Our first night, we went to Ndere Cultural Center for a dinner and show. The dinner featured Ugandan food, which had a lot of similarities to Kenyan food with a few things we hadn't seen before, like groundnut sauce, which tasted kind of like a watery nut butter.

The cultural performances included songs, dances, and traditional instruments and ran over three hours. They fit in quite a few segments in that time, including a dance where women balanced many (up to seven!) pots on their heads at once! Not one pot dropped the whole time.

Later in the weekend, we got a chance to explore Kampala some more. We visited Mengo Palace, which belongs to the King of Buganda, the kingdom within Uganda that includes the capital.

The main building wasn't the only point of interest on the palace grounds. The most powerful part of our tour was visiting Idi Amin's torture chambers.

The cells were above the tunnel's ground level, and the base of the tunnel was filled with a layer of electrified water to prevent escape when they were still active. Even though the chambers haven't been used since the 1970s, you could still see the former electrified water line when we visited.

They've preserved the chambers very well, and we could even see the footprints in the chamber where they stacked the bodies of those who had been killed. Our guide told us over 100 prisoners could be kept in one of these cells at a time.

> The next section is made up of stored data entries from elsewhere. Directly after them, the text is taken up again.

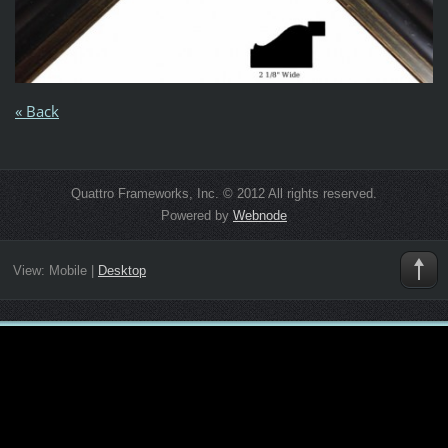
« Back
Quattro Frameworks, Inc. © 2012 All rights reserved.
Powered by
Webnode
View:
Mobile
|
Desktop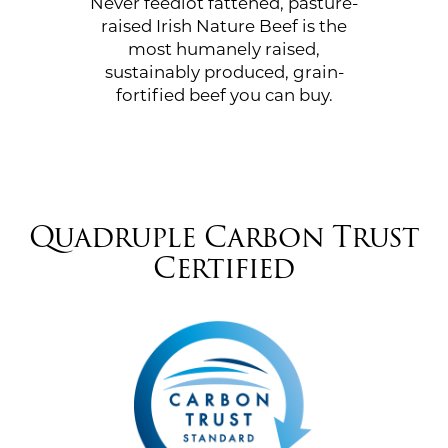
Never feedlot fattened, pasture-
raised Irish Nature Beef is the
most humanely raised,
sustainably produced, grain-
fortified beef you can buy.
Quadruple Carbon Trust
Certified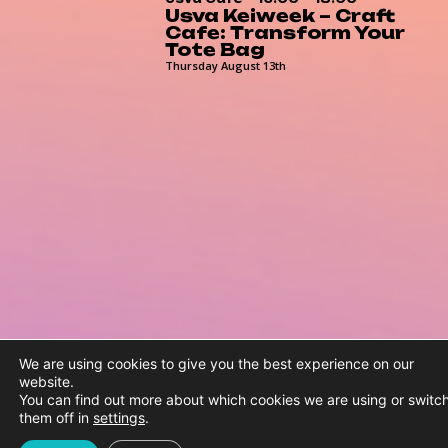
Usva Keiweek – Craft
Cafe: Transform Your
Tote Bag
Thursday August 13th
We are using cookies to give you the best experience on our
website.
You can find out more about which cookies we are using or switc
them off in
settings
.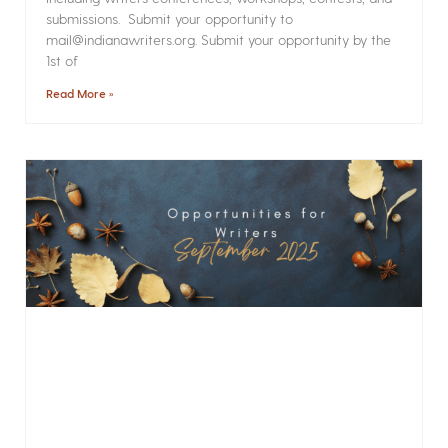
submissions. Submit your opportunity to
mail@indianawriters.org. Submit your opportunity by the
1st of
Read More »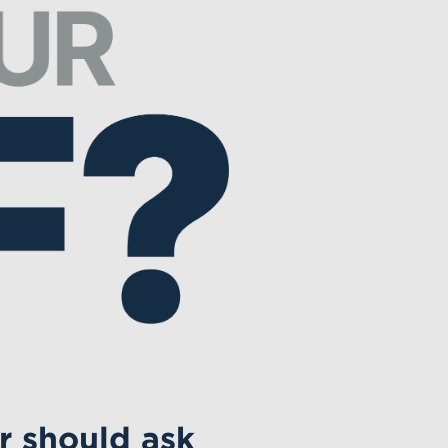
r should ask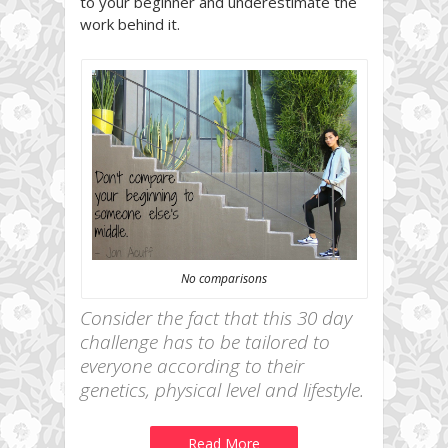
to your beginner and underestimate the
work behind it.
No comparisons
Consider the fact that this 30 day
challenge has to be tailored to
everyone according to their
genetics, physical level and lifestyle.
Read More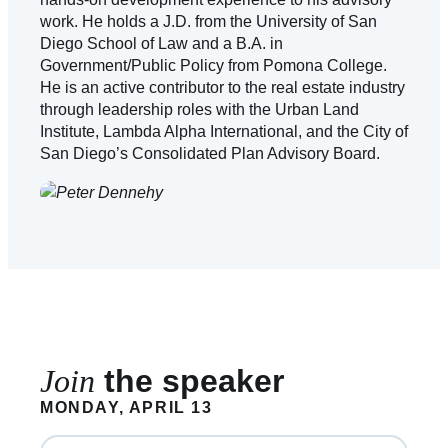
work. He holds a J.D. from the University of San
Diego School of Law and a B.A. in
Government/Public Policy from Pomona College.
He is an active contributor to the real estate industry
through leadership roles with the Urban Land
Institute, Lambda Alpha International, and the City of
San Diego’s Consolidated Plan Advisory Board.
Join
the speaker
MONDAY, APRIL 13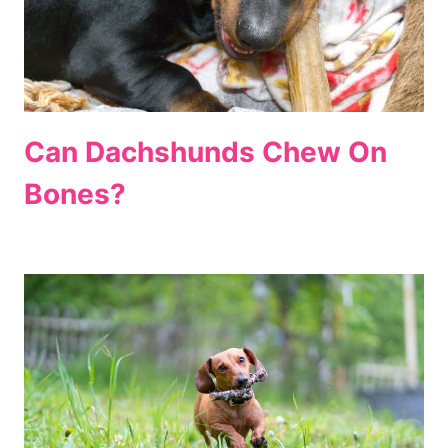
Can Dachshunds Chew On
Bones?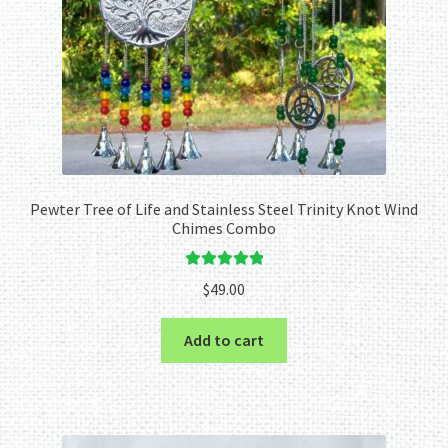
Pewter Tree of Life and Stainless Steel Trinity Knot Wind
Chimes Combo
Rated
5.00
$
49.00
out of 5
Add to cart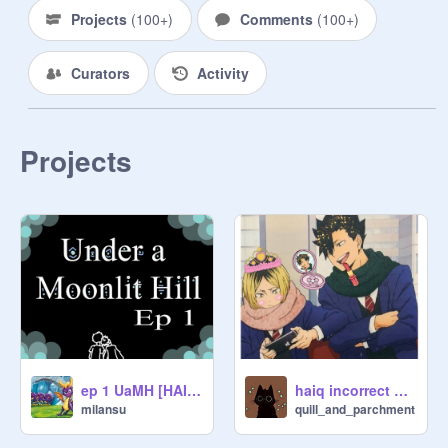
themselves!

Projects
(
100+
)
Comments
(
100+
)
Please only post haikyuu related 
Curators
Activity
videos :)

Let try and see how many haikyuu 
fans we can get! 

Projects
That all being said, have fun!
ep 1 UaMH [HAIKYUU]
haiq incorrect quotes pt. 1
milansu
quill_and_parchment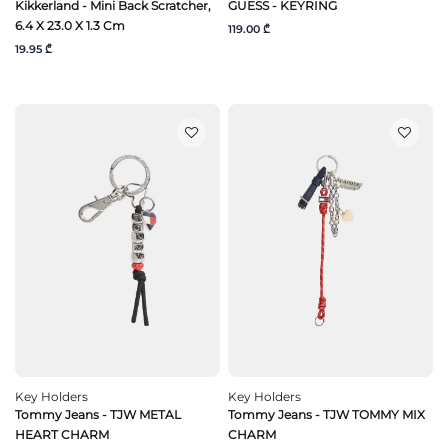
Kikkerland - Mini Back Scratcher,
GUESS - KEYRING
6.4 X 23.0 X 1.3 Cm
119.00 ₾
19.95 ₾
Key Holders
Key Holders
Tommy Jeans - TJW METAL
Tommy Jeans - TJW TOMMY MIX
HEART CHARM
CHARM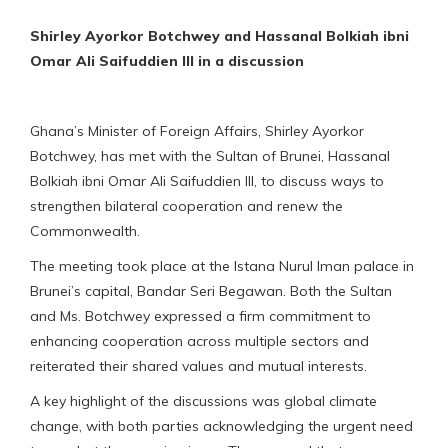
Shirley Ayorkor Botchwey and Hassanal Bolkiah ibni
Omar Ali Saifuddien III in a discussion
Ghana’s Minister of Foreign Affairs, Shirley Ayorkor
Botchwey, has met with the Sultan of Brunei, Hassanal
Bolkiah ibni Omar Ali Saifuddien III, to discuss ways to
strengthen bilateral cooperation and renew the
Commonwealth.
The meeting took place at the Istana Nurul Iman palace in
Brunei’s capital, Bandar Seri Begawan. Both the Sultan
and Ms. Botchwey expressed a firm commitment to
enhancing cooperation across multiple sectors and
reiterated their shared values and mutual interests.
A key highlight of the discussions was global climate
change, with both parties acknowledging the urgent need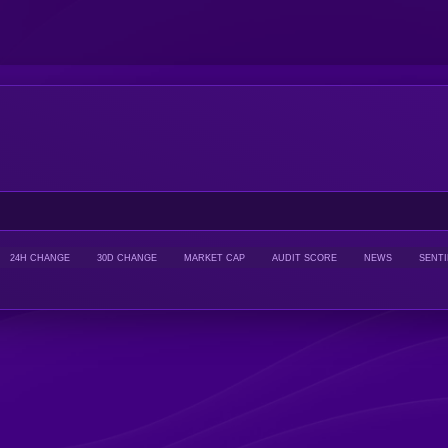
24H CHANGE
30D CHANGE
MARKET CAP
AUDIT SCORE
NEWS
SENT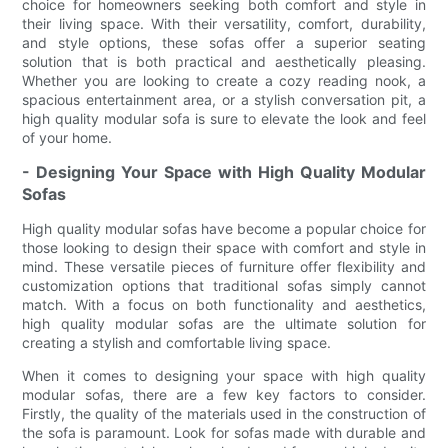
choice for homeowners seeking both comfort and style in
their living space. With their versatility, comfort, durability,
and style options, these sofas offer a superior seating
solution that is both practical and aesthetically pleasing.
Whether you are looking to create a cozy reading nook, a
spacious entertainment area, or a stylish conversation pit, a
high quality modular sofa is sure to elevate the look and feel
of your home.
- Designing Your Space with High Quality Modular
Sofas
High quality modular sofas have become a popular choice for
those looking to design their space with comfort and style in
mind. These versatile pieces of furniture offer flexibility and
customization options that traditional sofas simply cannot
match. With a focus on both functionality and aesthetics,
high quality modular sofas are the ultimate solution for
creating a stylish and comfortable living space.
When it comes to designing your space with high quality
modular sofas, there are a few key factors to consider.
Firstly, the quality of the materials used in the construction of
the sofa is paramount. Look for sofas made with durable and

It was a morbid experience but one worth remembering (and unfortunately far from unique in world history).

After driving past some beautiful cathedrals and historical churches (one from which we snapped the first photo of this post), we dropped by the Gaddafi National Mosque. As the name implies, the mosque was actually funded by the Libyan government under Muammar Gaddafi's leadership. It's truly an international work of art, though, with Libyan carpets, Egyptian chandeliers, Moroccan woodwork, and Congolese wood.

From the women's prayer section on the upper floor, you could really see the beautiful Arabic calligraphy on the chandeliers.

We visited the Bahá'í Temple in Kampala as well, which had beautiful grounds. We learned quite a few new things about this faith, like the fact that it has no spiritual leadership but treats all members as equals.

We then enjoyed a relaxed Easter Sunday, with church and a bottomless brunch. Especially after the nonstop action of our Australia and New Zealand trips, our chill vacation in Uganda was oh so welcome! We hope your Easter was as nice as ours!